To round it all up I will increase my monthly contribution to the 45K Project Fund to 60 EUR a month from now on.
I am still struggling to invest new contributions as Abundance Investment has gone quiet and Qardus offer a low amount of funding projects which become fully funded before I got a chance to invest.
So far The 45K Project Fund consists of:
- Abundance Investment: 1,140.7 EUR
- Kiva: 82.49 EUR
- Qardus: 344.9 EUR
- Cash: 125 EUR
So far, I have recovered 3.76% of my loss = 1,693.09 EUR
43,306.91 EUR left to go.
Goals and Habits 2021
It’s time to have a look at how I am doing with my 2021 goals and habits for 2021.
This time, all my goals are measurable so the same as last year I’ve built a table to keep an eye on the progress.
I could have had a better start in regard to my 2021 goals. I started the year paying a lot more attention to work which affected the results.
I injured my left foot during a run, so I’ve been unable to keep that habit which has largely impacted the number of steps I make. I also notice my stress levels increasing. My foot is much better now, but I fear it will start hurting again if I push for a run too early.

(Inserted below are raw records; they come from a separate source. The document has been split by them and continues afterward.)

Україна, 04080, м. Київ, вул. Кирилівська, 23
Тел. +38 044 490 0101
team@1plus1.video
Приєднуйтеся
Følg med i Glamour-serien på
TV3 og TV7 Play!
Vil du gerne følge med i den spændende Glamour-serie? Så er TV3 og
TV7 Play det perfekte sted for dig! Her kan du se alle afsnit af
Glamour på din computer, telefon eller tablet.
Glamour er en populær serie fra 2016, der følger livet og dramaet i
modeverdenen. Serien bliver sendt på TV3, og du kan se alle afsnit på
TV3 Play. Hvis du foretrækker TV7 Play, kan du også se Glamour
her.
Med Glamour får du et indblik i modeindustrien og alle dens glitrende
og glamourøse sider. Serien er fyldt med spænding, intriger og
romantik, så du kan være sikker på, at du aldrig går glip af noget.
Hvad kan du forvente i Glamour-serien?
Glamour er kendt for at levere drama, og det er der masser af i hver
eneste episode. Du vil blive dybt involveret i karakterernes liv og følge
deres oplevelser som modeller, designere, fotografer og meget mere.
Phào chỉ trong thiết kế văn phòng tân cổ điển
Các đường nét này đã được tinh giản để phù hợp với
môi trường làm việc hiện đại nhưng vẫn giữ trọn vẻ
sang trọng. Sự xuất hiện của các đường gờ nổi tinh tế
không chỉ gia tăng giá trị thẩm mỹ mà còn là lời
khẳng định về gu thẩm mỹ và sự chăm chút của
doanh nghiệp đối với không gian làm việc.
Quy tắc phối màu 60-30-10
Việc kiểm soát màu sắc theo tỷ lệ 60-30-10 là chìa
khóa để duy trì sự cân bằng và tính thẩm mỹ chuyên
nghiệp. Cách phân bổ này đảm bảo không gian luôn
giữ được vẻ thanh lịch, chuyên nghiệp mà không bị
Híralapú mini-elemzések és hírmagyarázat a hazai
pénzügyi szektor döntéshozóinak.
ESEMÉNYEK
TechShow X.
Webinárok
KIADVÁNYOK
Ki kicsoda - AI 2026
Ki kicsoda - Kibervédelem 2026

I recently discovered the Peloton app. Some folks on Twitter recommended it, so I decided to give it a go and signed up for the 30 days trial. I have not stopped using it since day one. I am doing all my weight lifting exercises (strength classes) and guided meditations using the app. It’s also helpful to keep track of workouts and how much you train which becomes handy for my goal tracking purposes. It costs £12.5 a month in the UK, which I think it’s well worth the money considering a gym membership costs no less tan £20. If you are also in Peloton you may meet me in one of the classes as a 1millionjourney. 6 pack abs, I am coming for you! 😉
The book I read this month was The 7 Habits Of Highly Effective People by Stephen R. Covey. A bit boring and tough to read, but it contains valuable insights. In case you wonder what these 7 habits are, I am going to write them down for you so you can decide whether it may be a book you would be interested in reading it.
- Be Proactive
- Begin With The End In
- Put First Things First
- Think Win/Win
- Seek First To Understand, Then To Be Understood
- Sharpen The Saw (Continuos learning)
This is it for this month, I hope you have a great month wherever you are and thanks for reading.